The next step in all of this, by the way, is to lock down when the West is going to wholeheartedly intervene in rescuing our allies in the region… and we’re going to have to. If we don’t intervene to rescue Lebanon, we’ll just have to do it for Jordan. If we don’t do it for Jordan, we will have to do it for Saudi Arabia, because Saudi Arabia has all that oil that we definitely don’t want under the control of a death cult running a Dark Empire. The sooner we do it, the fewer people will die because of it. So it would behoove the President to start the process now.

It’s amazing, really: after listening to the most unhinged elements of the Left incoherently rant for most of a decade about how Bush was trying to start a Crusade, we’re actually going to end up doing one (although Robert Tracinski was really careful not to use that particular word, there). And we’re probably going to be fighting in generally the same areas where the Crusader states were.  I really, really wish that Barack Obama, his staff, or even his sycophants had ever read some Medieval history…

H/T: Instapundit.

Moe Lane (crosspost)

PS: The people hyperventilating at the sight of the word ‘Crusade’ right now are the exact same people who got us into this mess in the first place when they encouraged this administration to run pell-mell out of Iraq, just in time for a death cult to move in. So I really don’t care if those people are upset. In fact, I kind of hope that they are.

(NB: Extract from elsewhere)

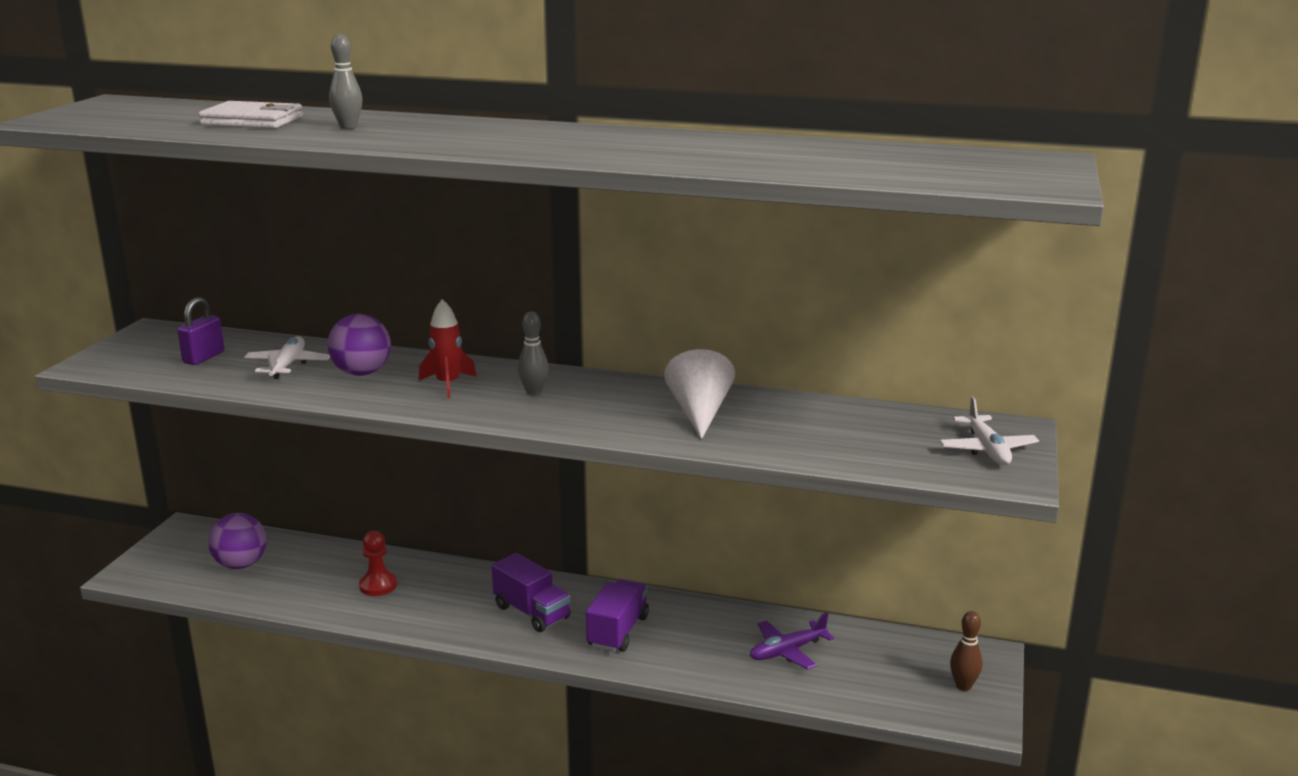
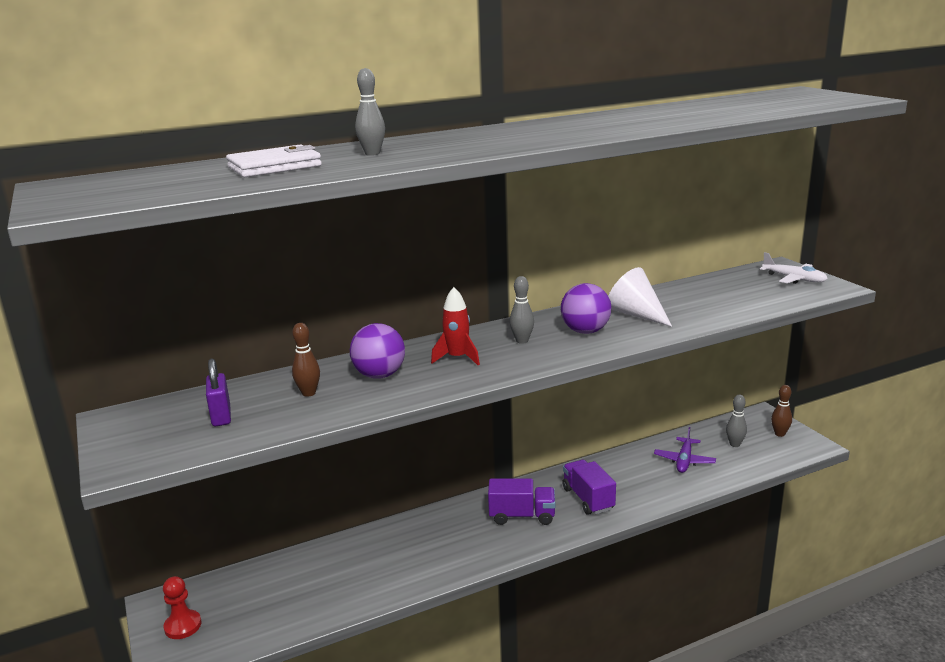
camera: 40 degrees left, 0 degrees up
purple ball [208,513,267,569] -> purple ball moved to [561,283,612,334]
white plane [244,336,330,379] -> brown bowling pin [292,323,320,397]
red pawn [359,531,397,596] -> red pawn moved to [163,576,201,639]
none -> grey bowling pin [726,395,747,447]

*’Empire,’ for the benefit of anitwar progressive Democrats and other functional illiterates, classically refers to a geopolitical situation where a core area controls a number of distinct but subservient outer areas.  This would pretty much describe any situation where ISIS conquers a cosmopolitan state like Lebanon, or even Jordan. Or both.  As for ‘Dark’… look, I don’t want you reading this if you’re prepared to contest that ISIS isn’t evil to the core.

9 thoughts on “Some thoughts, several years before the start of the Tenth Crusade.”

  1. Back to the Future in one, Moe! Let’s just hope the coming Little Ice Age doesn’t presage another Dark Ages complete with accompanying plagues and Barbarian Hordes!

    1. Barbarian hordes are good. They melt away under high velocity weapons just like spraying hot water on a snow bank. The Brits even had a name for it, “sloshing them with Martinis,” a reference to massed Martini repeating rifle fire against hordes of charging Sudanese.

      1. Colour Sergeant Bourne: The Zulus are gone. It’s a miracle!
        Lieutenant Chard: If it’s a miracle, Colour Sergeant, it’s a .45 caliber Boxer-Henry miracle.
        Colour Sergeant Bourne: And a bayonet. With some guts behind it.

  2. Other things I’m sure of:
    Large portions of this post were not aimed at us.
    The people this post is aimed at will find the argument “this war is clearly inevitable, and it is much better to fight it on ground of our choosing, at the time of our choosing” not only unconvincing, but inconceivable.

      1. I’m not certain Cassandra ever benefited from that ability.
        But I’m pretty sure messengers get beheaded even more often than infidels.
        .
        Don’t get me wrong, I appreciate the cri de coeur.
        But there are none so blind as those who will not see. Many of those who propelled Obama into office are determined not to look. The abyss is a scary thing to contemplate.

        1. The same people who propelled Obama into office will claim***, when we eventually do start fighting ISIS, that the CIA* or the Department of Defense facilitated ISIS’s rise just so they could “steal oil” or something equally as trite**

          *They’d be correct if by facilitate they mean Obama abandoned Iraq and ignored nearly every intelligence report until it was too late.
          ** We’ll probably hear more Libertarians quote Eisenhower out of context.
          *** Half of the Democratic Party are truthers, so I don’t think I’m being hyperbolic with my prediction.